The Fed’s $9 trillion balance sheet
Assets held by the Federal Reserve through quantitative easing purchases now include $5.76 trillion in long-term Treasurys and $2.7 trillion in mortgage-backed securities. Source: Board of Governors of the Federal Reserve System, Federal Reserve Bank of St. Louis.
Ian Shepherdson, chief economist at Pantheon Macroeconomics, said the Fed is likely to raise the short-term federal funds rate by another 50 basis points — half a percentage point — in June, “but it’s not a done deal.”

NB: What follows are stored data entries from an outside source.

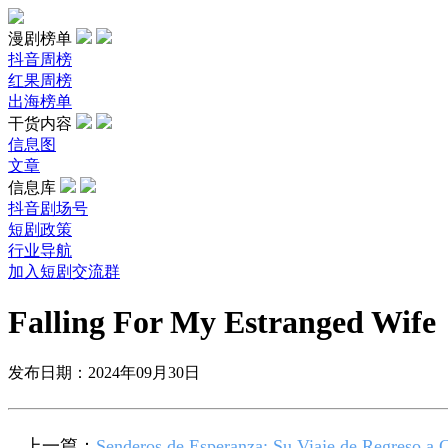
漫剧榜单
抖音周榜
红果周榜
出海榜单
干货内容
信息图
文章
信息库
抖音剧场号
短剧政策
行业导航
加入短剧交流群
Falling For My Estranged Wife
发布日期：2024年09月30日
上一篇：
Senderos de Esperanza: Su Viaje de Regreso a 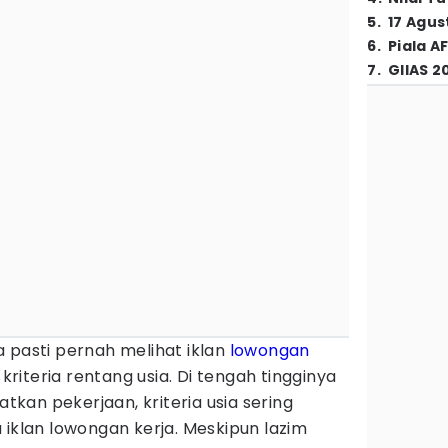
5
.
17 Agus
6
.
Piala A
7
.
GIIAS 2
 pasti pernah melihat iklan
lowongan
teria rentang usia. Di tengah tingginya
kan pekerjaan, kriteria usia sering
 iklan lowongan kerja. Meskipun lazim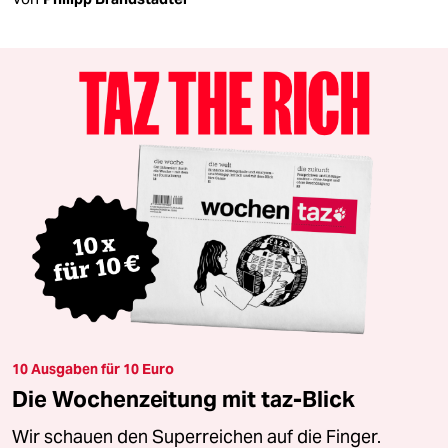
10 Ausgaben für 10 Euro
Die Wochenzeitung mit taz-Blick
Wir schauen den Superreichen auf die Finger.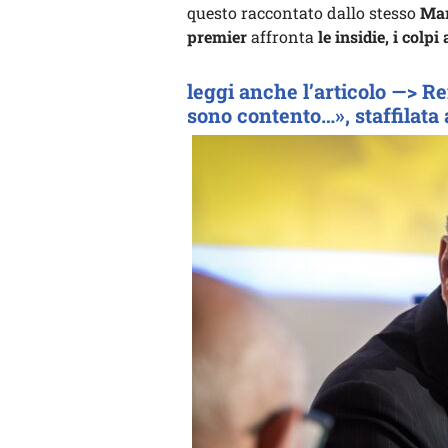
questo raccontato dallo stesso
Mar
premier
affronta
le insidie, i colpi
leggi anche l’articolo —> R
sono contento…», staffilata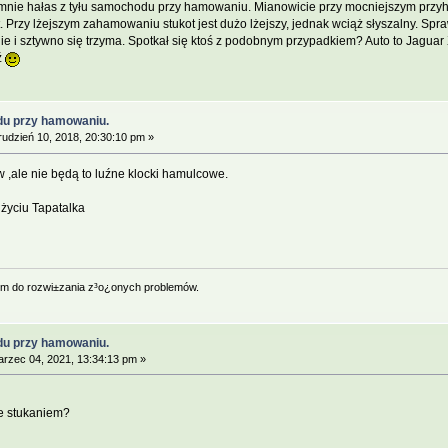
 mnie hałas z tyłu samochodu przy hamowaniu. Mianowicie przy mocniejszym prz
. Przy lżejszym zahamowaniu stukot jest dużo lżejszy, jednak wciąż słyszalny. 
ie i sztywno się trzyma. Spotkał się ktoś z podobnym przypadkiem? Auto to Jaguar 
ź
zdu przy hamowaniu.
udzień 10, 2018, 20:30:10 pm »
w ,ale nie będą to luźne klocki hamulcowe.
życiu Tapatalka
em do rozwi±zania z³o¿onych problemów.
zdu przy hamowaniu.
rzec 04, 2021, 13:34:13 pm »
e stukaniem?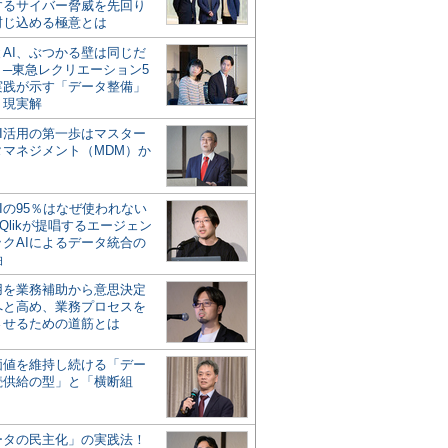
するサイバー脅威を先回り
封じ込める極意とは
とAI、ぶつかる壁は同じだ
」─東急レクリエーション5
実践が示す「データ整備」
う現実解
AI活用の第一歩はマスター
タマネジメント（MDM）か
Iの95％はなぜ使われない
Qlikが提唱するエージェン
ックAIによるデータ統合の
軸
活用を業務補助から意思決定
へと高め、業務プロセスを
させるための道筋とは
の価値を維持し続ける「デー
続供給の型」と「横断組
ータの民主化」の実践法！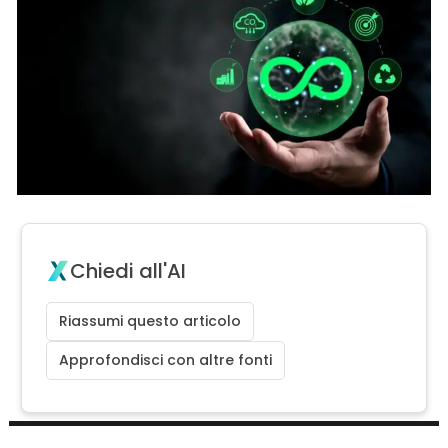
Chiedi all'AI
Riassumi questo articolo
Approfondisci con altre fonti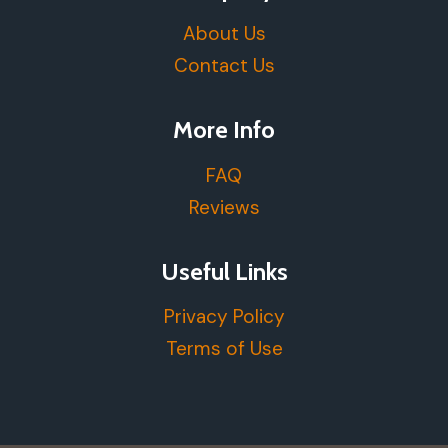
About Us
Contact Us
More Info
FAQ
Reviews
Useful Links
Privacy Policy
Terms of Use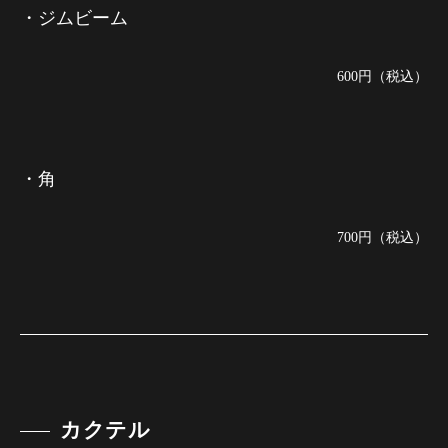
・ジムビーム
600円（税込）
・角
700円（税込）
カクテル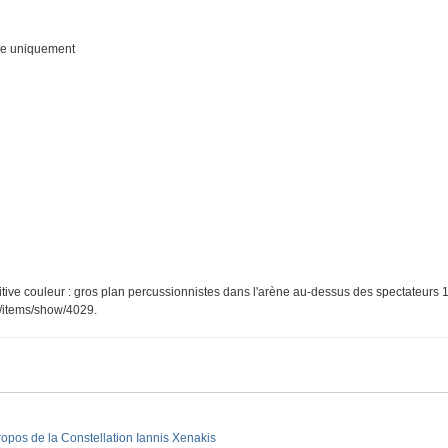
ue uniquement
tive couleur : gros plan percussionnistes dans l'arène au-dessus des spectateurs 1
rg/items/show/4029
.
ropos de la Constellation Iannis Xenakis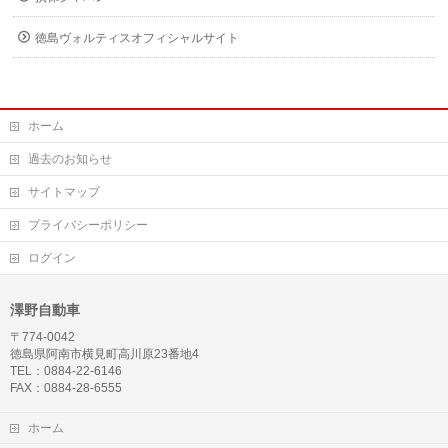
徳島ヴォルティスオフィシャルサイト
ホーム
過去のお知らせ
サイトマップ
プライバシーポリシー
ログイン
澤野自動車
〒774-0042
徳島県阿南市横見町高川原23番地4
TEL：0884-22-6146
FAX：0884-28-6555
ホーム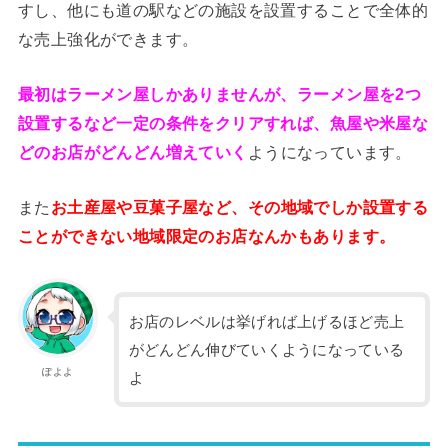
すし、他にも道の駅などの施設を設置することで全体的
な売上強化ができます。
最初はラーメン屋しかありませんが、ラーメン屋を2つ
設置するなど一定の条件をクリアすれば、魚屋や米屋な
どのお店がどんどん増えていく
ようになっています。
また
お土産屋や豆菓子屋など、その地域でしか設置する
ことができない地域限定のお店なんかもあります。
お店のレベルは挙げれば上げるほど売上
がどんどん伸びていくようになっている
ぽよよ
よ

Unless there’s an emergency, the Fed usually makes smaller adjustments of 25 basis points when raising short-term interest rates. It last implemented a 50-basis point increase in the federal funds rate in May 2000, on the eve of the dot-com stock market bust.
“We are on a path to move our policy rate expeditiously to more normal levels, assuming that economic and financial conditions evolve in line with expectations,” Powell said. “There is a broad sense on the committee that additional 50-basis point increases should be on the table at the next couple of meetings.”
The federal funds rate
Gray bands indicate recessions. Source: Board of Governors of the Federal Reserve System, Federal Reserve Bank of St. Louis.
After the June meeting, Shepherdson said, “all bets are off” for additional drastic moves in short-term rates, “given the likelihood of a steep, sustained drop in inflation, a clear softening in manufacturing, and a meltdown in housing market activity.”
Economists at Fannie Mae are forecasting a 9.7 percent decline in 2023 home sales, and that there’s a chance of a “modest recession” in the second half of next year.